Ver a avó Manoela dos Santos Ramos, 97 anos, ser vacinada com a CoronaVac por si só já seria motivo suficiente para comemorar em época de pandemia. Saber que a familiar recebeu no braço um produto fruto da própria dedicação ganha outros contornos. A imunização da avó em Ijuí, no noroeste do Estado, foi apenas um dos vários momentos especiais vivenciados nos últimos tempos pelo médico infectologista Fabiano Ramos, 43 anos, coordenador dos serviços de Infectologia e de Controle de Infecção do Hospital São Lucas da Pontifícia Universidade Católica do Rio Grande do Sul (HSL-PUCRS) e líder de um dos braços do estudo da vacina contra covid-19 desenvolvida pelo laboratório chinês Sinovac em parceria com o Instituto Butantan.
Para testemunhar esse e outros momentos categorizados como especiais, no entanto, foram dias e mais dias de entrega e de trabalho em equipe, sem poupar nem os finais de semana.
— O maior desafio foi, realmente, conseguir incluir todas as pessoas em um curto espaço de tempo, fazer a logística, estabelecer a rotina do Centro de Pesquisa e trabalhar todos os dias para conseguir fazer o maior número de aplicações nos voluntários — recorda.
Desde agosto do ano passado, o HSL, sob a liderança do infectologista, reuniu centenas de voluntários para a realização dos testes de segurança e eficácia do imunizante, que teve o uso emergencial aprovado pela Agência Nacional de Vigilância Sanitária (Anvisa) em janeiro deste ano e, atualmente, é uma das vacinas mais utilizadas para a proteção dos brasileiros. Dada a dimensão do seu trabalho, Ramos tem dificuldade para escolher apenas um fato marcante dessa trajetória.
— Escolher um momento é muito difícil. A satisfação de iniciar um trabalho como esse com o primeiro voluntário, lá em 8 de agosto, foi muito grande. Mas ter a sensação do dever cumprido, quando a vacina foi liberada, ver as primeiras pessoas sendo vacinadas, ver nossos familiares e amigos recebendo a CoronaVac é muito bom — garante.

Listas de deslocamento de objetos
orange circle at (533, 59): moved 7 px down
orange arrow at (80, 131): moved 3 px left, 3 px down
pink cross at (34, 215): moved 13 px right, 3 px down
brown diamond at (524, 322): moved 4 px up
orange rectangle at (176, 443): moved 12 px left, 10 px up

> **O que fazer**:
Imprima, do texto sobre a CoronaVac, tudo o que vai desde "Para testemunhar esse" até "finais de semana.". Os dados são um material à parte, sem ligação com o texto.

> **Resultado da tarefa**:
Para testemunhar esse e outros momentos categorizados como especiais, no entanto, foram dias e mais dias de entrega e de trabalho em equipe, sem poupar nem os finais de semana.